In his Preface to the Fourth Edition of Benjamin Graham’s legendary book The Intelligent Investor, Warren Buffett wrote the following:
To invest successfully over a lifetime does not require a stratospheric IQ, unusual business insights, or inside information. What’s needed is a sound intellectual framework for making decisions and the ability to keep emotions from corroding that framework. This book precisely and clearly prescribes the proper framework. You must supply the emotional discipline.I’ve seen the same sentiment boiled down and paraphrased a bit, also attributed to Mr. Buffett (although I couldn’t find the original source) as:
It only takes two things to make money – having a plan and sticking to it – and of those two, it’s the sticking to it that most investors struggle with.
Either way, the point is relatively clear – investing successfully, per se, is not rocket science, there are many sources you can use to develop your plan; or rather, your “intellectual framework for making decisions”. The difficult part is keeping your emotions in check when your investments have gone to extremes, high or low, so that you can stick to your plan. The whole reason for developing a plan in the first place is to help you to navigate the tough times.
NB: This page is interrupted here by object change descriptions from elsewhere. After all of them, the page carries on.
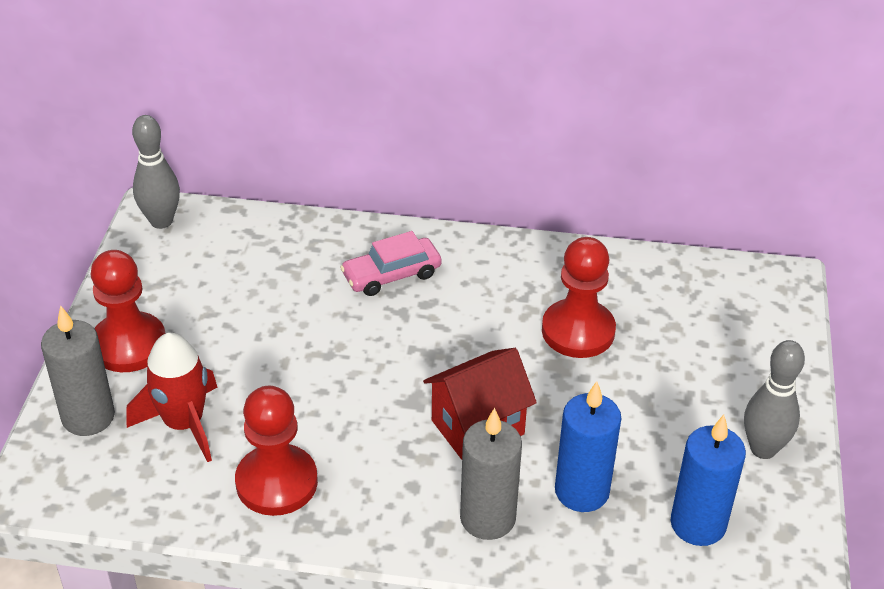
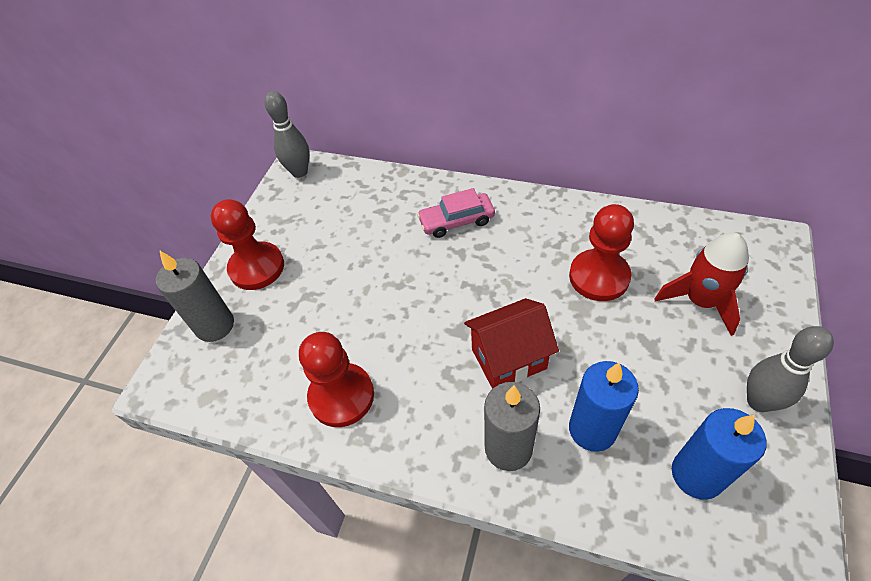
camera: 15 degrees right, 10 degrees up
red rocket [126,333,217,462] -> red rocket moved to [654,233,749,336]

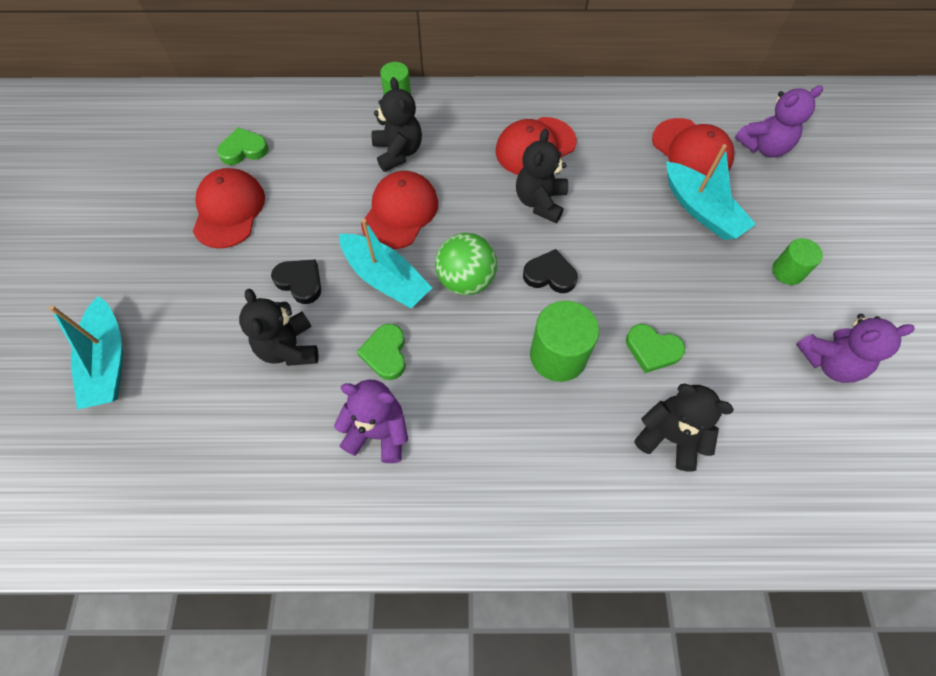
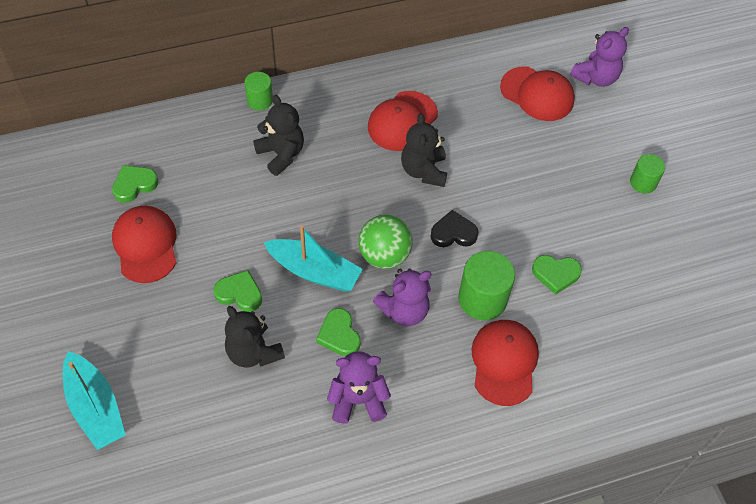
camera: 20 degrees left, 5 degrees down
black heart [271,259,321,304] -> green heart [213,270,262,312]
red cap [361,171,438,249] -> red cap moved to [472,320,539,406]
black teddy bear [634,384,734,472] -> none
turquoise boat [666,144,756,240] -> none
purple teddy bear [796,314,915,383] -> purple teddy bear moved to [373,268,432,326]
The same goes for your overall financial goal plans – such as retirement plans or college savings. Developing a plan is not exactly simplicity – there are many issues to be dealt with to ensure that the plan itself is sound, including investment allocation, tax concerns, coordinating various sources (Social Security, taxable accounts, IRAs, 401(k)s, pensions, etc.), timing of contributions and withdrawals, and so on. These things are quantifiable, although the weaving together of these issues can be very complex.
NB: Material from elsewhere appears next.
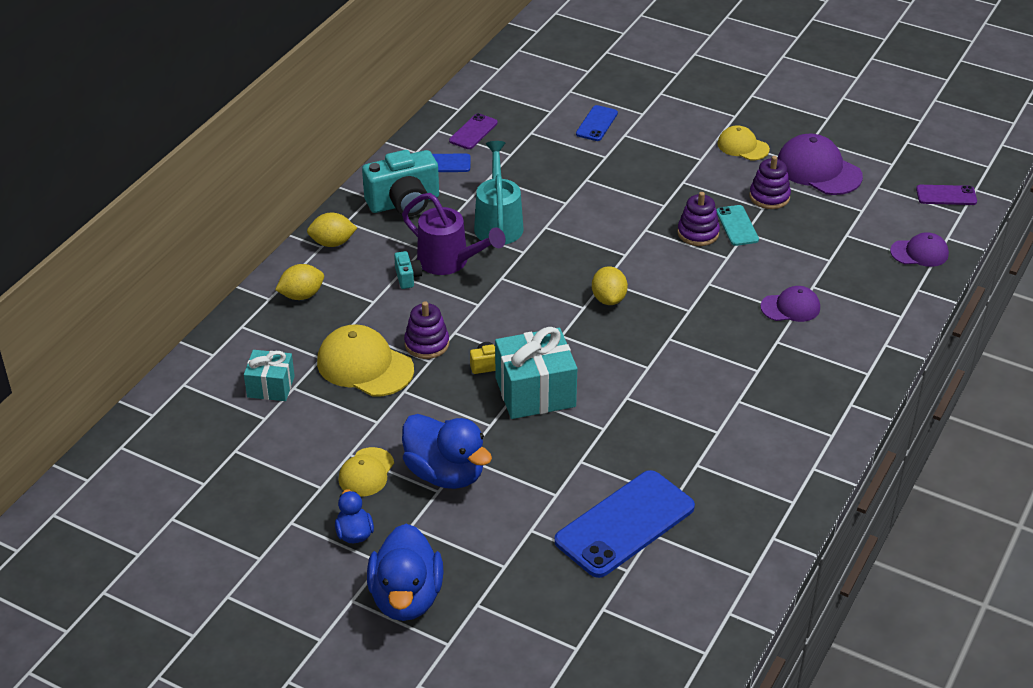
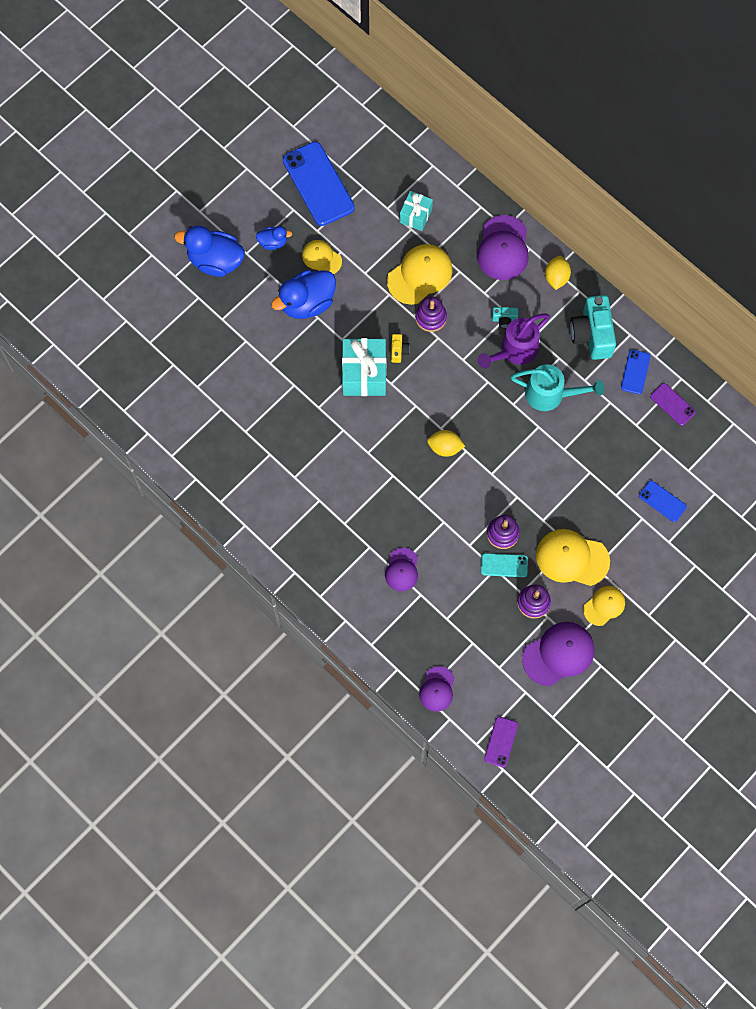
camera: 105 degrees right, 30 degrees up
yellow lemon [275,264,324,300] -> purple cap [477,215,529,280]
blue phone [554,470,695,578] -> blue phone moved to [283,142,355,226]
none -> yellow cap [536,529,610,586]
The place where most financial and investing plans go awry is when difficulties arise, and you begin to question the plan. It’s understood, in part because you can often find yourself facing these difficulties in a vacuum, without any idea whether what you’re experiencing is common for all folks in your position or if you’re doing better, or if you’re doing worse. You may have no idea if the plan you’ve developed is appropriate for weathering the current storm, or if the reason you’re experiencing poor results is due to some problem in the plan itself.
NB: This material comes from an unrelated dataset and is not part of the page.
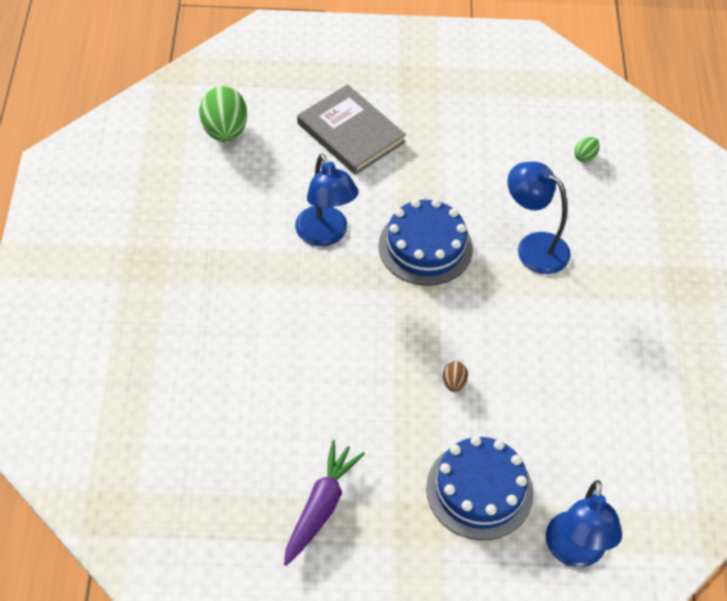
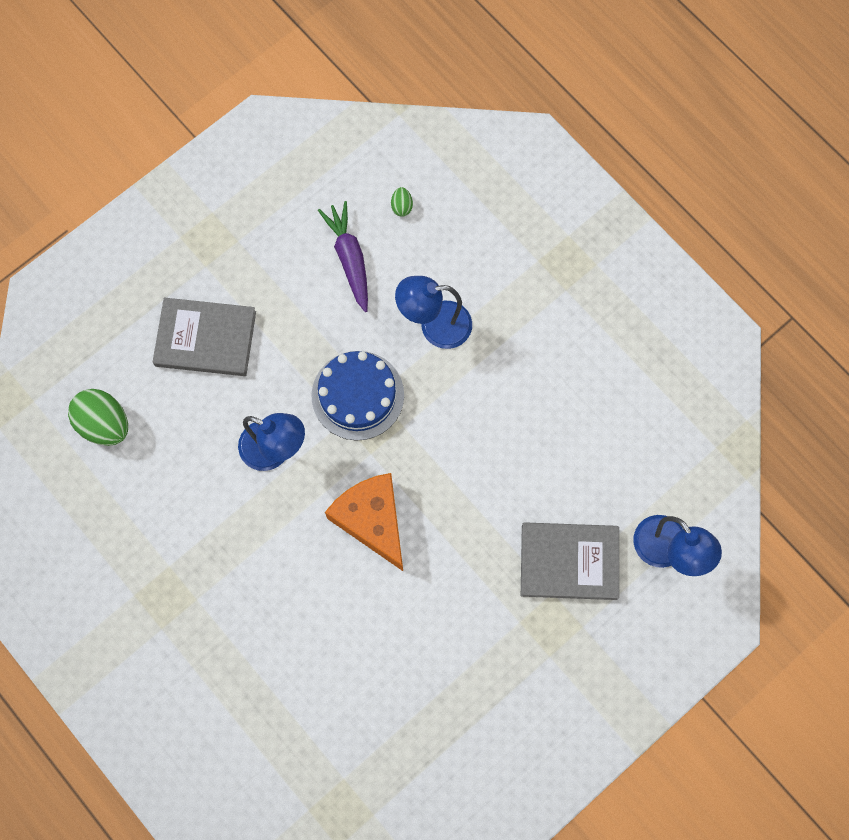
camera: 40 degrees left, 20 degrees up
purple carrot [284,440,365,566] -> purple carrot moved to [318,201,368,312]
blue cake [426,436,534,540] -> grey book [521,522,619,600]
brown egg [443,361,468,392] -> none
none -> orange cheese [325,473,403,571]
This is where a good financial advisor can be worth her or his weight in gold. If the advisor you’ve chosen is properly qualified, he or she can draw upon voluminous knowledge and experience to help you understand what the plan needs to include to weather the storms. The second part, and according to Buffett the most important part, is staying with the plan even when things aren’t rosy all around. A good financial advisor, one who will operate as a fiduciary, undertakes the duty to maintain calm and to ensure that emotions are not driving the decisions.
Note: Not all financial professionals undertake this responsibility in their work with clients. Ask the questions, and if the financial pro you’re talking to won’t explicitly accept the responsibility to help you stay on track when things get rough, you need to look elsewhere for a new advisor. Try www.NAPFA.org for starters.
Most often this “sticking-to-it” part becomes the most difficult when there is great volatility on the downside in the markets. You don’t have to go very far back in time to recall some of those dark days… we saw such a dramatic downturn in the markets between Summer 2008 and Spring 2009. Those were scary times, to say the least. I remember sending out messages to my clients every few weeks during those days, repeating the mantra to stay with the plan, don’t panic. Maintaining perspective and remembering that the plan is for long term is the key – I can remember conversations where we discussed the concept that we’ve invested with the aim of using the money many years from now, and since what’s happening today is the short term, we need to maintain our positions.
That leads us to my final point on this quote: One thing that the rephrased quote above leaves out (versus the original) that I think is just as critical is where Mr. Buffett specifically refers to investing “successfully over a lifetime”. Mr. Buffett has many times stated
I never attempt to make money on the stock market. I buy on the assumption that they could close the market the next day and not reopen it for five years.
… meaning of course, that moving in and out of the market based upon “timing”, gut feelings, or crystal ball predictions, is not the way to be successful. Having long-term plans with solid investments, not the “get rich quick” type of investment, is the way to success.
So – here’s another rephrasing with my adjustment: Have a well-thought-out long-term plan to help you make decisions for your future (investing or otherwise), and stick to it. And hire a financial advisor to help you with both, because you’ll need the guidance, knowledge, and discipline to help you through tough times.